Lambda is expanding its U.S. data center footprint with plans to convert a vacant 2009-built facility in Kansas City, Missouri, into a large-scale AI factory. The site, expected to come online in early 2026, will launch with 24 MW of power capacity and room to scale beyond 100 MW. The project will feature more than 10,000 NVIDIA Blackwell Ultra GPUs at launch, doubling over time, with capacity dedicated to a single Lambda customer under a multi-year agreement.
The facility marks a key milestone in Lambda’s mission to build the “infrastructure backbone for the Superintelligence era.” The company, based in San Francisco, will act as sole tenant and operator of the Kansas City site, emphasizing rapid deployment and efficient reuse of existing infrastructure. The retrofit leverages preexisting power and building assets, transforming a dormant data center into a high-density compute hub optimized for large-scale AI training and inference workloads.
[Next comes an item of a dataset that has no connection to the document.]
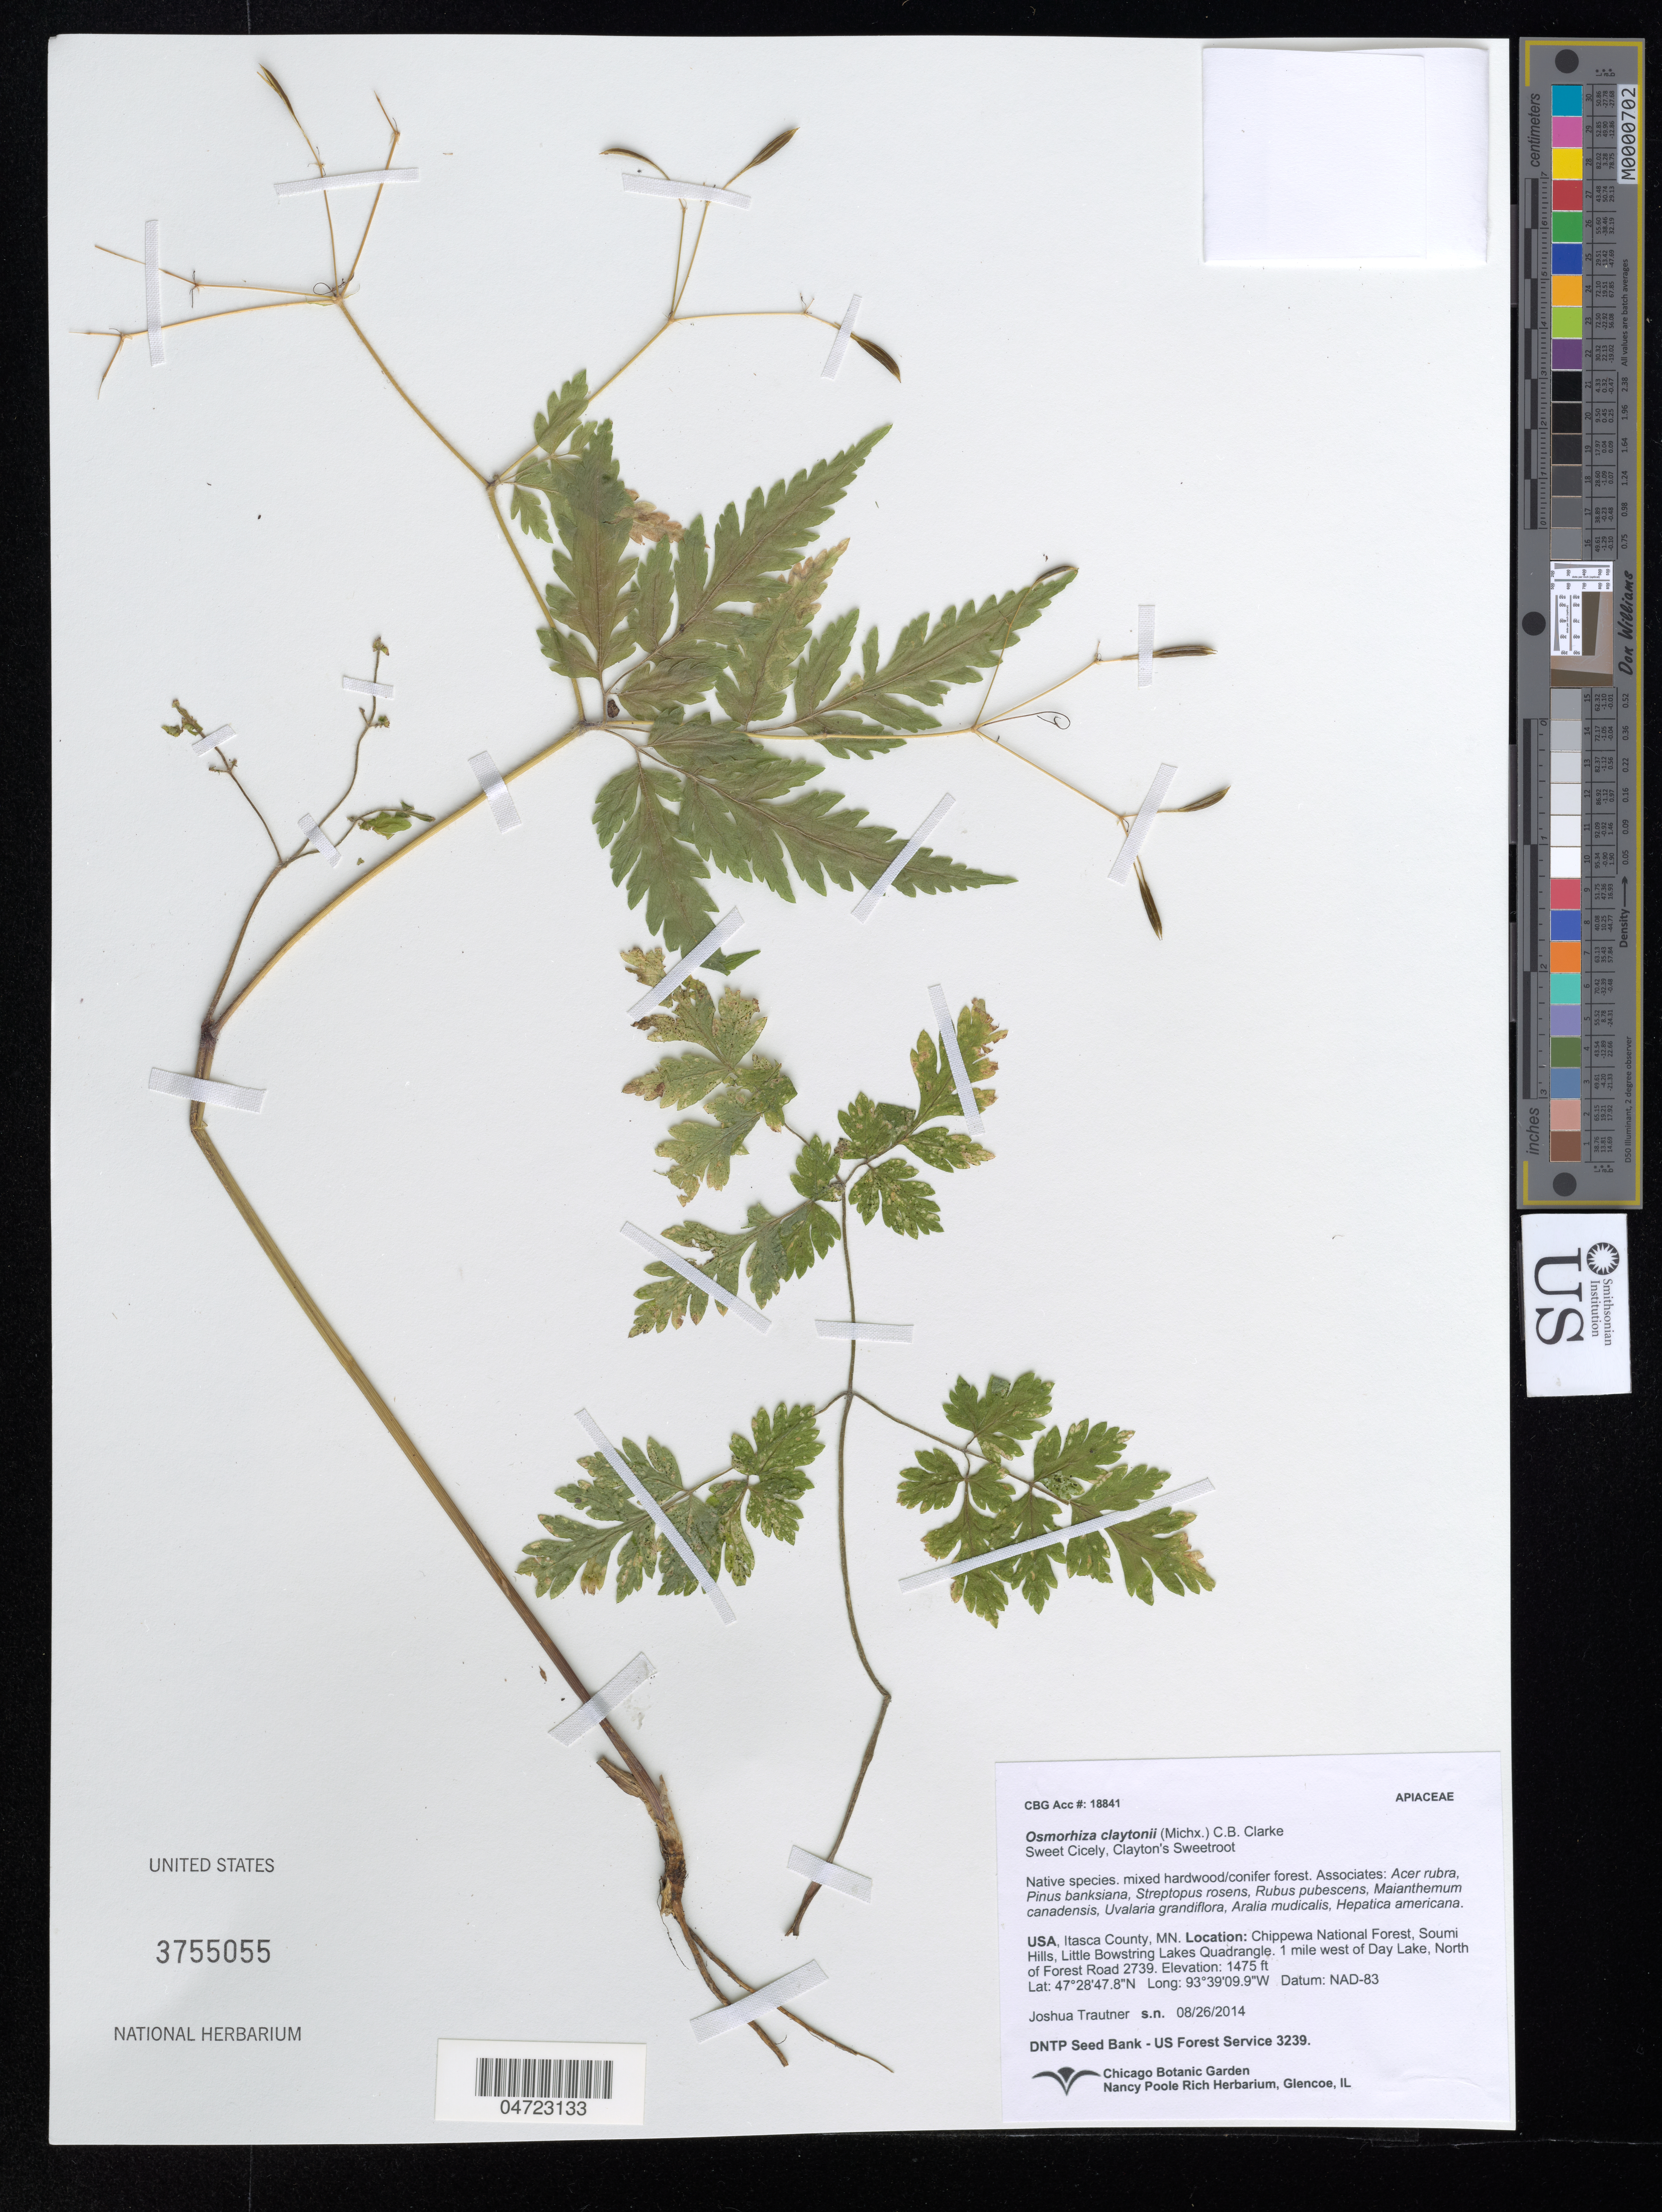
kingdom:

The project was supported by a coalition of Missouri state and regional partners, including the Missouri Partnership, Kansas City Area Development Council (KCADC), and Evergy. “Our Kansas City development perfectly embodies Lambda’s strategy: a prime location for our customers, an accelerated deployment timeline, and an unwavering commitment to on-time delivery,” said Ken Patchett, VP of Datacenter Infrastructure at Lambda.
• Site capacity: 24 MW at launch, scalable to 100+ MW
• GPUs: 10,000+ NVIDIA Blackwell Ultra GPUs (doubling over time)
• Launch: Early 2026
• Location: Kansas City, Missouri
• Use: Dedicated AI factory for large-scale training and inference
• Partners: Missouri DED, Missouri Partnership, KCADC, Port KC, Evergy, Spire, Russell, Henderson Engineers, U.S. Engineering, and Capital Electric
🌐 Analysis: Lambda’s move underscores a broader shift toward regional AI factory buildouts beyond traditional hyperscaler zones, tapping available power and real estate in the Midwest. This Kansas City investment mirrors parallel initiatives by companies such as CoreWeave and Crusoe, who are targeting secondary U.S. markets for rapid GPU deployment. The project also positions Missouri as an emerging hub for high-density AI infrastructure development.